### Task goal
Lay out every line from the start of the rows through the line with "رنگ‌های طبیعی حاصل", including that line, as a JSON list of strings with one string per line. Leave out any blank lines.

### Records to process
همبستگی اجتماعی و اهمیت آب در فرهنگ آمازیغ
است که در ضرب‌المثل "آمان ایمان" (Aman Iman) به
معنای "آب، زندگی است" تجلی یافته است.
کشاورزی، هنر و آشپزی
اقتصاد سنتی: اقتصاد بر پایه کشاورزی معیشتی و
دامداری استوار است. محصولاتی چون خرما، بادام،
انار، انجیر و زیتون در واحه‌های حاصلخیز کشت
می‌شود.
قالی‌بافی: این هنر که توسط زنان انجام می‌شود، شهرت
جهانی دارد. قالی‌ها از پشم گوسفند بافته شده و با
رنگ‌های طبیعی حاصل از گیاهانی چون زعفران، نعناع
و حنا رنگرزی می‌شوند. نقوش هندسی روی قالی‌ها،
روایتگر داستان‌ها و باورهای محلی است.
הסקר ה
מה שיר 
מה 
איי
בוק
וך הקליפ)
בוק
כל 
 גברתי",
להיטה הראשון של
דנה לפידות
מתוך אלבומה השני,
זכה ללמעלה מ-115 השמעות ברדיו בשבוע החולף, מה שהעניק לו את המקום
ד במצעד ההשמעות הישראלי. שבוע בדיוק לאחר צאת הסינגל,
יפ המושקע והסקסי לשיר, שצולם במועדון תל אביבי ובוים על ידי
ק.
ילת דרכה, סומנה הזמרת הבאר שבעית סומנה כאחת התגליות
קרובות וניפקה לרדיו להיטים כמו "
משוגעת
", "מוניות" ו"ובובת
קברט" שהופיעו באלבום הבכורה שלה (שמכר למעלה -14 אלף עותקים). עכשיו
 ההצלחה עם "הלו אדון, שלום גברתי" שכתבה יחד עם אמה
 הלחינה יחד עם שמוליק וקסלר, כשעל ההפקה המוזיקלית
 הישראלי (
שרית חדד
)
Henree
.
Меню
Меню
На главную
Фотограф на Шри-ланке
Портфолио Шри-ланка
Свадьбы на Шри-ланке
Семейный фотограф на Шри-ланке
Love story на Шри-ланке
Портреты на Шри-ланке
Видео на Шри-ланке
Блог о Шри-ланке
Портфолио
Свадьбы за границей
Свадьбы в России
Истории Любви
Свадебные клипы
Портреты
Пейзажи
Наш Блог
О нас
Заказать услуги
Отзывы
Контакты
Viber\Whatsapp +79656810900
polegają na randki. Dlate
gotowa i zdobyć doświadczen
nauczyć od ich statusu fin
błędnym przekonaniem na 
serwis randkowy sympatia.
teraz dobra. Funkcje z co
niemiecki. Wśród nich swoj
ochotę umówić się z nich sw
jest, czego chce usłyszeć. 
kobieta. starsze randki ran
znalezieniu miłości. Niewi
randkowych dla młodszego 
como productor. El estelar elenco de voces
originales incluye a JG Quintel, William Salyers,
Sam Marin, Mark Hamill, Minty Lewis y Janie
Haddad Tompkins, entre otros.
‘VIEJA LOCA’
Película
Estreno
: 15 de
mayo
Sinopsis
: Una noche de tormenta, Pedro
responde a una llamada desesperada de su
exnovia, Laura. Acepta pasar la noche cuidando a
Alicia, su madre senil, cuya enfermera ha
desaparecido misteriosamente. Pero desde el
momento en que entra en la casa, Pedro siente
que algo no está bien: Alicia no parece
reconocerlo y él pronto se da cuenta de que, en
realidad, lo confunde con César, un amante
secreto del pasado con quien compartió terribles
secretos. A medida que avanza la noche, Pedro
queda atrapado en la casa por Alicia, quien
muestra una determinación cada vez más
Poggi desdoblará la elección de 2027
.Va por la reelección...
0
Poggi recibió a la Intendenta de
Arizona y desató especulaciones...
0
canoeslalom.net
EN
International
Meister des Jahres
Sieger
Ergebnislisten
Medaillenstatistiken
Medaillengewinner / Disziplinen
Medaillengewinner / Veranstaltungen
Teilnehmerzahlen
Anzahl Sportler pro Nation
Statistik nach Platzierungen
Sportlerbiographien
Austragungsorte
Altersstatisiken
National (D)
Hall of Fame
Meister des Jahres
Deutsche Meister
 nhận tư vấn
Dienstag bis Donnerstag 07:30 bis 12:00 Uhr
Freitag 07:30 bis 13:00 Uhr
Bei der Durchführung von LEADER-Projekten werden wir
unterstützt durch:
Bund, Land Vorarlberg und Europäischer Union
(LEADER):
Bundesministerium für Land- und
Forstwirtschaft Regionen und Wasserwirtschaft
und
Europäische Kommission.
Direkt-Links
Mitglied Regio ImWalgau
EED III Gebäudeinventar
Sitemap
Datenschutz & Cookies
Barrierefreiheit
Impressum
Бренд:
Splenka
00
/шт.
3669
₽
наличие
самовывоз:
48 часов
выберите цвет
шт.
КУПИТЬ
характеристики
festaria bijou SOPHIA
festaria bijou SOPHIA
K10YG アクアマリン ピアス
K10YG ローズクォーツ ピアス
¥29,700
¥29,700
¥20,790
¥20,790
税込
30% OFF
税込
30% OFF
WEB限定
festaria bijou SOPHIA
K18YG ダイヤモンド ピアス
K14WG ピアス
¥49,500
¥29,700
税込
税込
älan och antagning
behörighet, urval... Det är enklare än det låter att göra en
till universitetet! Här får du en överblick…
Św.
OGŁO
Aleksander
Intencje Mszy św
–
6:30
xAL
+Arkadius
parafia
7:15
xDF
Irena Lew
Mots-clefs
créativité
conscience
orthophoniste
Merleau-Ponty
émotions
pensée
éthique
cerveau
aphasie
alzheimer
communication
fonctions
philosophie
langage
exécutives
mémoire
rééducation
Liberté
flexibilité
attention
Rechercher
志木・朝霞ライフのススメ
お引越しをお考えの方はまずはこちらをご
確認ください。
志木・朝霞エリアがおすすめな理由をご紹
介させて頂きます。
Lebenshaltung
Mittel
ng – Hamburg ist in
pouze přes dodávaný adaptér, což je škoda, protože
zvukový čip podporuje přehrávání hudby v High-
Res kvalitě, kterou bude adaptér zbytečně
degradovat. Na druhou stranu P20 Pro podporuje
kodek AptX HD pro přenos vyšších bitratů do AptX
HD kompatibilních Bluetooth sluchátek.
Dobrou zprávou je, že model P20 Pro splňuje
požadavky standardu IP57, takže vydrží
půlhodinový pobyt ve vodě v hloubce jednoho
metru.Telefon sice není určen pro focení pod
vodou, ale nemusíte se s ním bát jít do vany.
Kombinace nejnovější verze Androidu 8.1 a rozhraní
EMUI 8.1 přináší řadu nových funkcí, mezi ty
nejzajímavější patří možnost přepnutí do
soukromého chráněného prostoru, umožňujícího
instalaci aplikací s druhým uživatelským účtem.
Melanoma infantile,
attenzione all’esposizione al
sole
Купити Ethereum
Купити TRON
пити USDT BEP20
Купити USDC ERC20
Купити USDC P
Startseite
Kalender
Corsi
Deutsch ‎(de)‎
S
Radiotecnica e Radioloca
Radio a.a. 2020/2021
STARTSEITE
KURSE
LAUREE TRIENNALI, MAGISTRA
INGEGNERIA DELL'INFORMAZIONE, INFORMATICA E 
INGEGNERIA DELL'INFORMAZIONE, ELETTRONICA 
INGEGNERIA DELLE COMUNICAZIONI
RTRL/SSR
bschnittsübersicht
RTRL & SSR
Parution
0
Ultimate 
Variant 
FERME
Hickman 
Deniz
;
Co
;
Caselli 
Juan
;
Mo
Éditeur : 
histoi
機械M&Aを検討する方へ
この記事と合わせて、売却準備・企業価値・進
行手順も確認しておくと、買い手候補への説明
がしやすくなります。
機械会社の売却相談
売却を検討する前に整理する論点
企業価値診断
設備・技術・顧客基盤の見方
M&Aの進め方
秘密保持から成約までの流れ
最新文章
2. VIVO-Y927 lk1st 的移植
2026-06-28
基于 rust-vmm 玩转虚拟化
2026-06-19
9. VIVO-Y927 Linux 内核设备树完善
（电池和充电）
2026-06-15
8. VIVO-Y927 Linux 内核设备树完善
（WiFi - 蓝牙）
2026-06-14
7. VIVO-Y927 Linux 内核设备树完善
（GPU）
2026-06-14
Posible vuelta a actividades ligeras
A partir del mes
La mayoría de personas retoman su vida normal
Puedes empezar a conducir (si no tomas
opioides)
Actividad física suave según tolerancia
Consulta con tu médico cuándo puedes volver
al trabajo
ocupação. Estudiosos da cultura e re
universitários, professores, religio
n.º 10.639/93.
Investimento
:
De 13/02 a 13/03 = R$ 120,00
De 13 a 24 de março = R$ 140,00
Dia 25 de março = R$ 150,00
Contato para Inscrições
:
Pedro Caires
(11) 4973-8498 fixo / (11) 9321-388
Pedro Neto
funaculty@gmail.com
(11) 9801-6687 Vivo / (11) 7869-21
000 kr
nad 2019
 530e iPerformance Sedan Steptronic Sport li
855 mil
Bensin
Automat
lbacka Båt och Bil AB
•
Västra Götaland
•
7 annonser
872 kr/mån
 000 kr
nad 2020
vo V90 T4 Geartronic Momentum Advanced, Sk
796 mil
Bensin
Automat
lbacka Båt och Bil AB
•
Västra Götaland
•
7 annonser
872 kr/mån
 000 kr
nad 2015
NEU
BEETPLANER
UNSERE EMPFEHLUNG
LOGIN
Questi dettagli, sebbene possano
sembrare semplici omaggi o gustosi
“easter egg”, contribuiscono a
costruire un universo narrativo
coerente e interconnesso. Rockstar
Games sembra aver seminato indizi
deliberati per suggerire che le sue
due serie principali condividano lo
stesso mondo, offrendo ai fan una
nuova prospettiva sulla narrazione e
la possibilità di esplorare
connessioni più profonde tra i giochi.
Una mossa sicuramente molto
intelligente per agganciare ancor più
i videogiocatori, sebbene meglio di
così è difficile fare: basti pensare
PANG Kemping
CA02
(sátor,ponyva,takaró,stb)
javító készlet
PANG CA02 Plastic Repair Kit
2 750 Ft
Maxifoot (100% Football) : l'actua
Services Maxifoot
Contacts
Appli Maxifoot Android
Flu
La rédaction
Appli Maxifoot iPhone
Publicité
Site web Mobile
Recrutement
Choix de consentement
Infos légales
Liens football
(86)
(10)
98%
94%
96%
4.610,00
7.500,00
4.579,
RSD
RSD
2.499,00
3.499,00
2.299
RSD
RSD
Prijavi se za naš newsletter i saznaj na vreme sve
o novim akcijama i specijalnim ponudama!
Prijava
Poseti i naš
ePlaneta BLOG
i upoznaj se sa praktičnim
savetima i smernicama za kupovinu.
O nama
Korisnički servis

### Written reply
[
  "همبستگی اجتماعی و اهمیت آب در فرهنگ آمازیغ",
  "است که در ضرب‌المثل \"آمان ایمان\" (Aman Iman) به",
  "معنای \"آب، زندگی است\" تجلی یافته است.",
  "کشاورزی، هنر و آشپزی",
  "اقتصاد سنتی: اقتصاد بر پایه کشاورزی معیشتی و",
  "دامداری استوار است. محصولاتی چون خرما، بادام،",
  "انار، انجیر و زیتون در واحه‌های حاصلخیز کشت",
  "می‌شود.",
  "قالی‌بافی: این هنر که توسط زنان انجام می‌شود، شهرت",
  "جهانی دارد. قالی‌ها از پشم گوسفند بافته شده و با",
  "رنگ‌های طبیعی حاصل از گیاهانی چون زعفران، نعناع"
]